Devletimizi yönetenler vatandaşlarımıza “iki ampulden birini söndür” gibi elektrik tasarrufu, “sebzeleri
yıkarken akan su kullanmayın” gibi su tasarrufu, alışverişe açken gitmemek,
porsiyon küçültmek gibi diğer tasarruf yöntemlerini tavsiye ediyor. Bu
da çare olmazsa (ki olmuyor) sabır ve şükür telkin ediyor.
Peki devletimiz,
tarihinin en büyük iç ve dış borcu altında ve borçları döndürebilmek için dolar
bazında yüzde 10 gibi fahiş tefeci faizleri vermek durumunda iken, nasıl “tasarruf”
ediyor?
“İtibardan tasarruf olmaz” anlayışında oldukları için saray ve çevresinin yaşadıkları lüks ve
ihtişamı azaltmaya hiç niyetleri yok. Uçak ve araç filolarını küçültmek bile
düşünülmüyor.
Tasarruf
etmiyorlar ama hiç olmazsa savurganlığa ara veriyorlar mı?
Ne
gezer.
Bir
avuç yandaş müteahhite servet transferi yapma maksatlı, verimsiz, bütçe
açığını büyüten harcamalar yapıyorlar.
Aynı “cetleri
olan padişah efendileri” gibi davranıyorlar.
İhtiyaçlar
sıralamasında en sonlarda yer alması gereken israfçı ve verimsiz
harcamalar yapıyorlar.
****************************
Yüzlerce Millet Bahçesi Ve KKTC’ye Saray
Malum
Cumhurbaşkanı Erdoğan Kuzey Kıbrıs Türk Cumhuriyeti Cumhurbaşkanlığı binası ve
parlamento binasını beğenmemiş, “Biz bunu Kuzey Kıbrıs Türk Cumhuriyeti’ne
yakıştırmıyoruz” demişti. İşte bunun için hazırlanan projenin ihalesi yapılmış.
Gazeteci Murat Ağırel Yeniçağ’daki köşesinde yazdı.
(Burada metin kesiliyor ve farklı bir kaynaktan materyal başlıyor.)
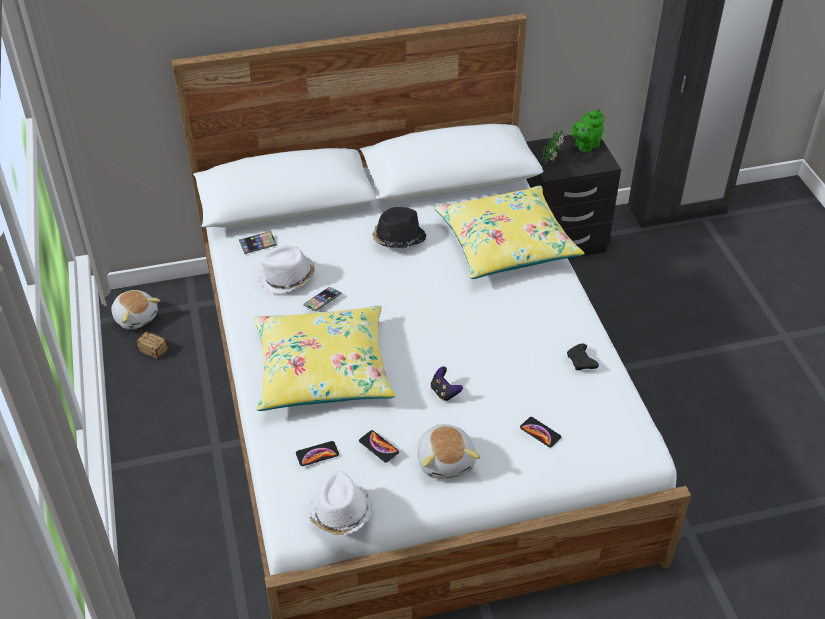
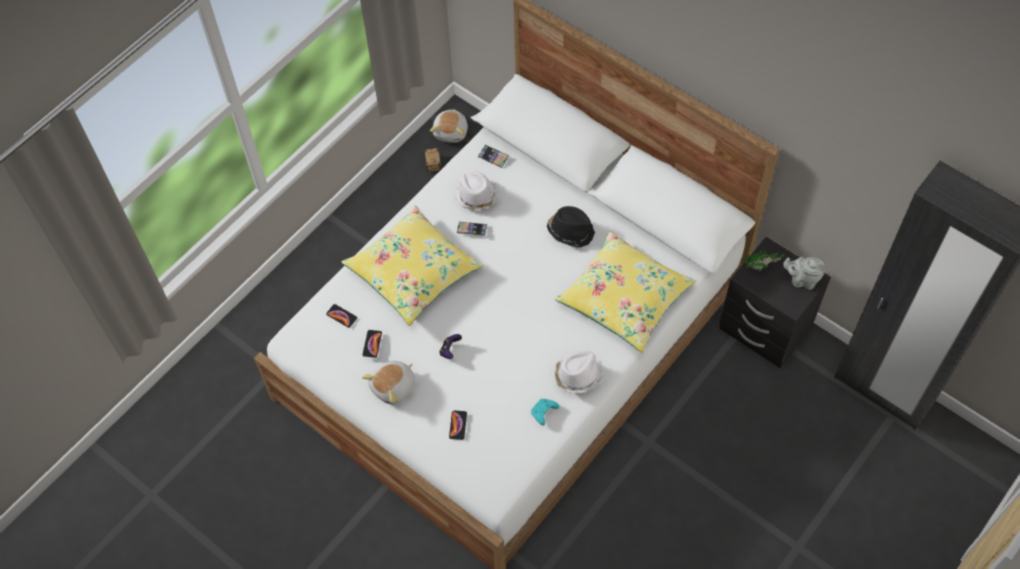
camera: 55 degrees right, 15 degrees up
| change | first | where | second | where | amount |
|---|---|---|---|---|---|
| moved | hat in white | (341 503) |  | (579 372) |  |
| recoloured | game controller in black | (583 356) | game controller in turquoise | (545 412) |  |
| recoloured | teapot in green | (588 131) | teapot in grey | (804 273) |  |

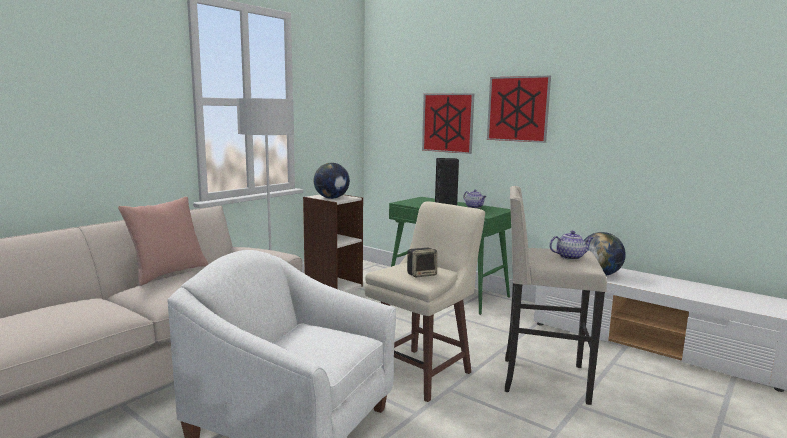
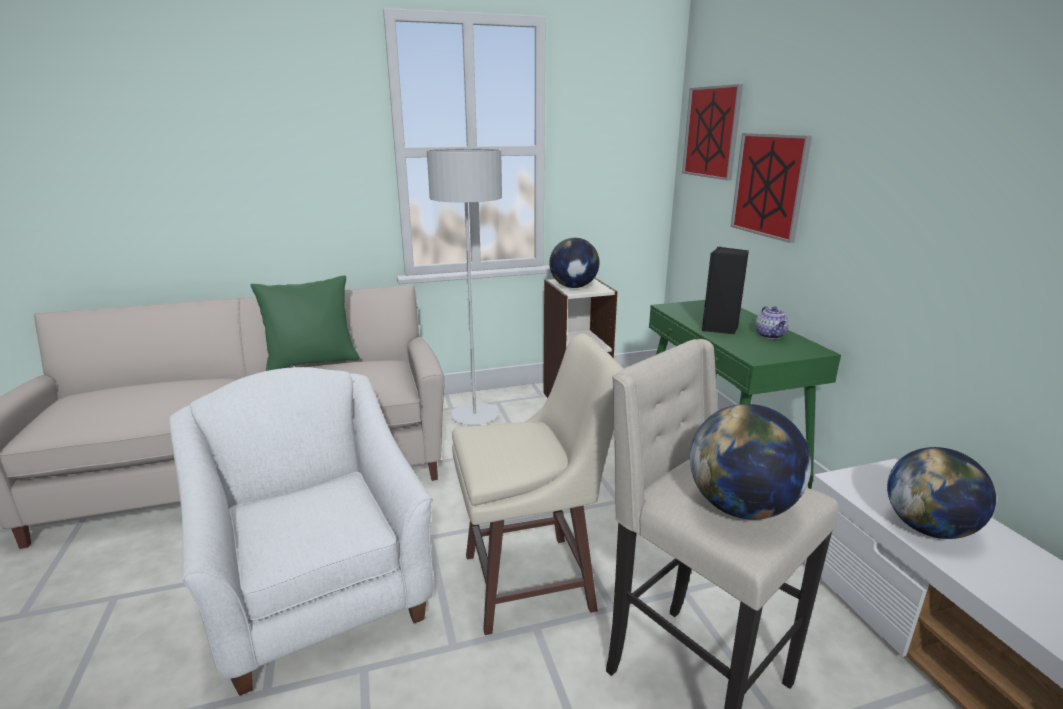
camera: 35 degrees right, 10 degrees up
| change | first | where | second | where | amount |
|---|---|---|---|---|---|
| removed | speaker | (422 262) |  |  |  |
| moved | picture | (519 109) |  | (712 132) |  |
| replaced | teapot | (571 245) | globe | (750 462) |  |
| recoloured | pillow in pink | (163 241) | pillow in green | (305 323) |  |

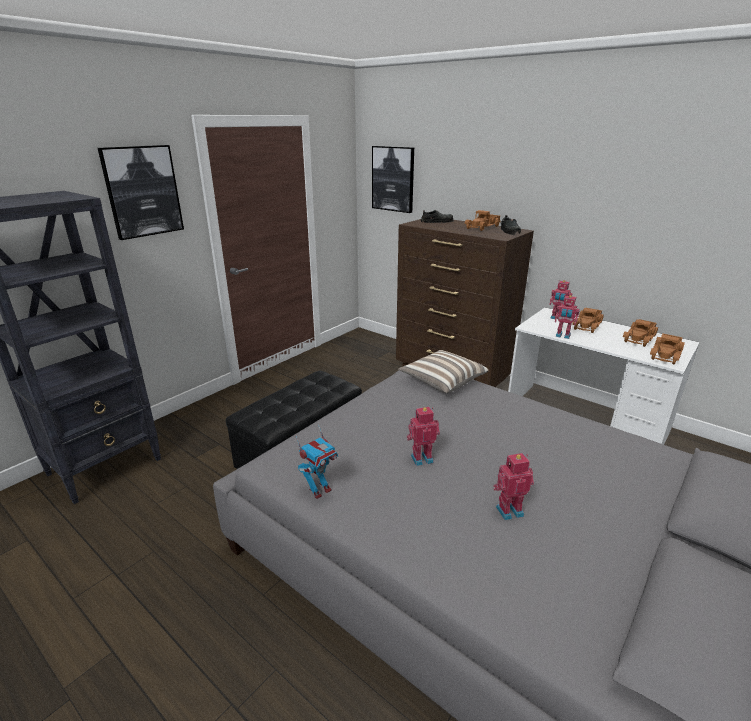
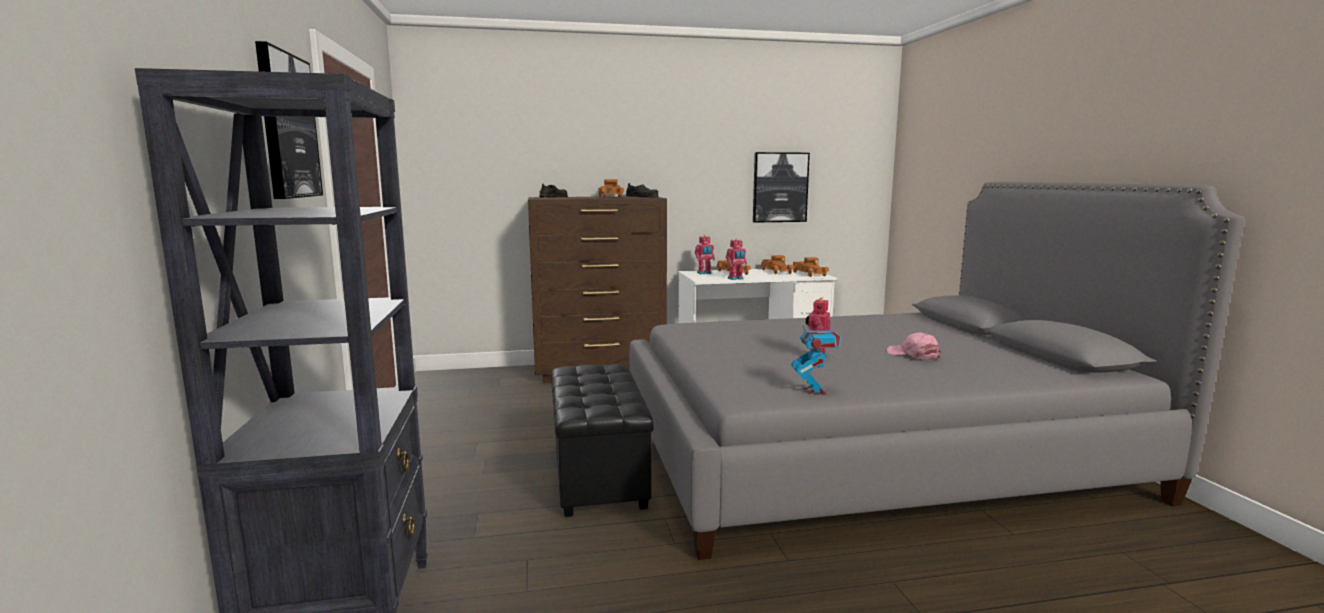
camera: 50 degrees left, 15 degrees down
| change | first | where | second | where | amount |
|---|---|---|---|---|---|
| removed | pillow | (443 372) |  |  |  |
| moved | picture | (393 179) |  | (781 187) |  |
| replaced | toy robot | (513 486) | cap in pink | (914 346) |  |

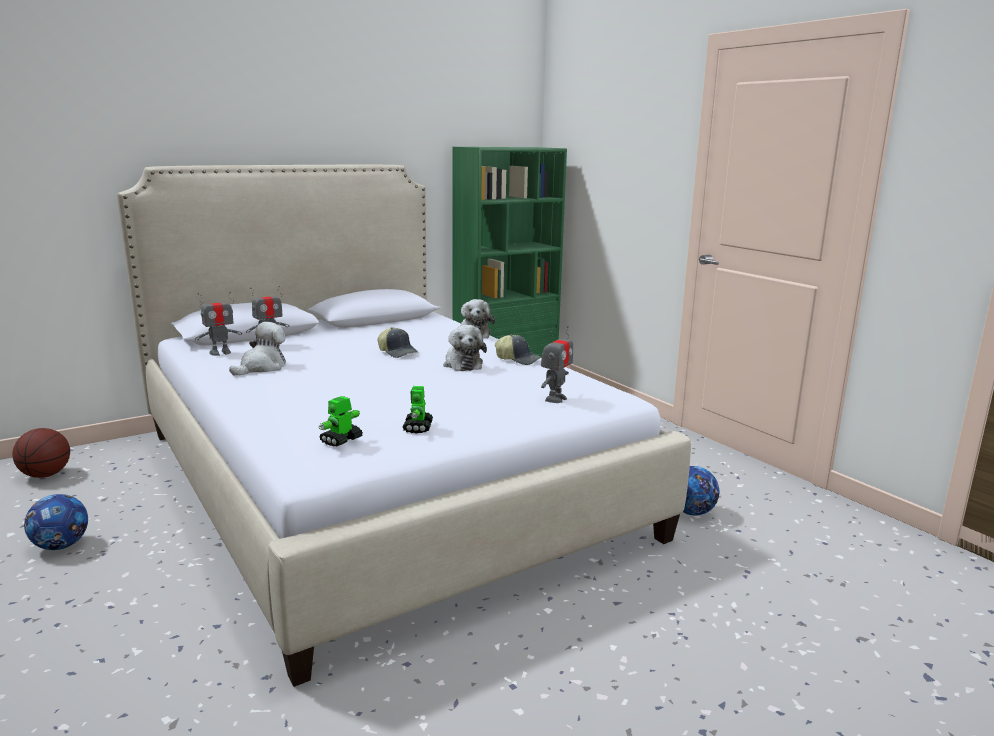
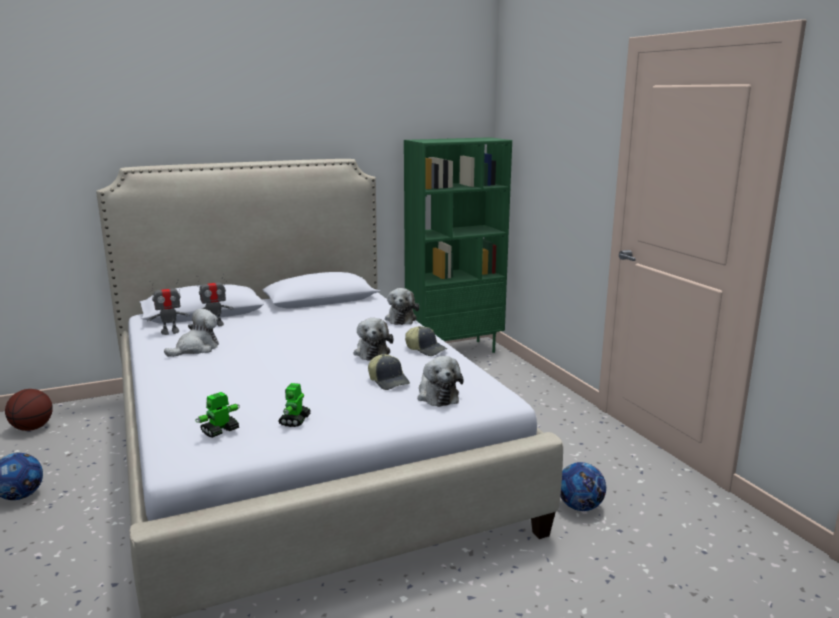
camera: 10 degrees right, 0 degrees up
| change | first | where | second | where | amount |
|---|---|---|---|---|---|
| moved | cap | (398 342) |  | (389 372) |  |
| replaced | toy robot | (557 364) | plush toy | (440 381) |  |

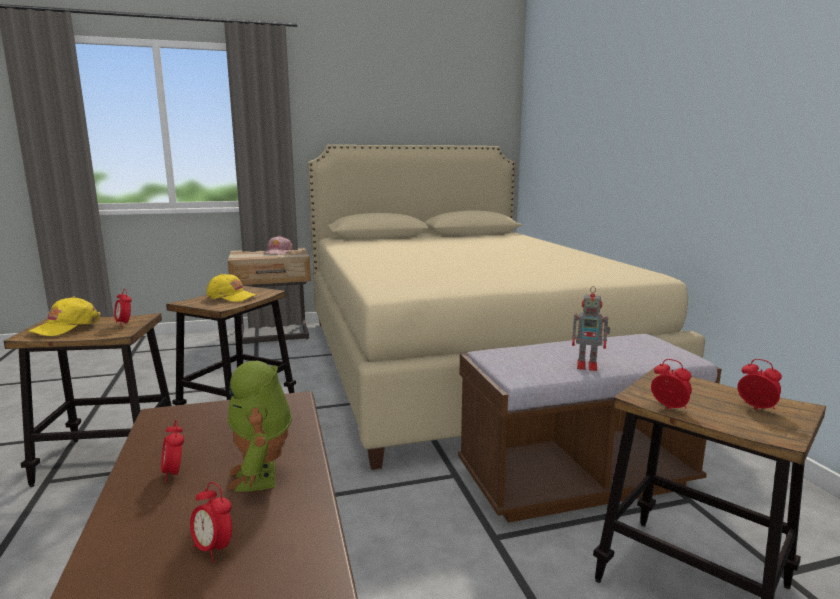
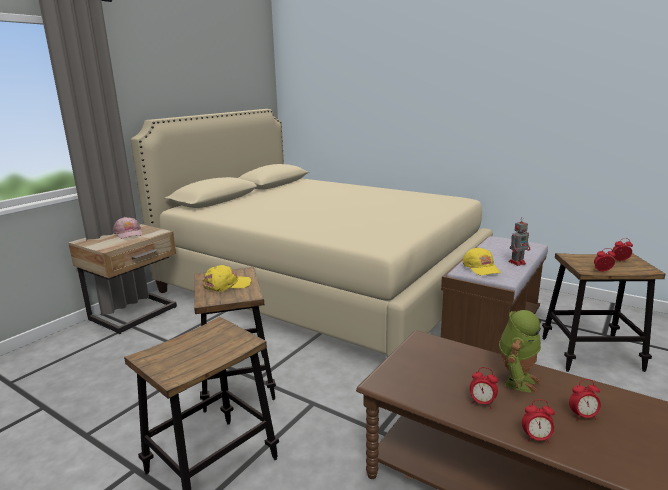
camera: 40 degrees left, 5 degrees up
| change | first | where | second | where | amount |
|---|---|---|---|---|---|
| moved | cap in yellow | (64 316) |  | (482 261) |  |
| moved | alarm clock | (123 306) |  | (538 421) |  |
| turned | toy robot | (260 426) |  | (520 351) | 90 degrees counterclockwise |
“KKTC Cumhurbaşkanlığı, Cumhuriyet Meclisi, Millet Bahçesi, Cami ve
ek tesisler inşaatı alt yapı ve
çevre düzenlemesi” adıyla yapılan İhalenin bedeli 2 milyar 497 milyon
TL imiş.
Çok
büyük para. Üstelik bu resmi ihale bedeli dışında bir de ihale düzenlenmeden
verilen işler varmış.
Murat
Ağırel “Millet Bahçeleri” projelerini de araştırmış: “Resmî verilere
göre şu ana kadar bitmiş 97 millet bahçesi var. Uygulama aşamasında olan
Millet Bahçesi sayısı 67, proje halinde olan Millet Bahçesi sayısı ise 201.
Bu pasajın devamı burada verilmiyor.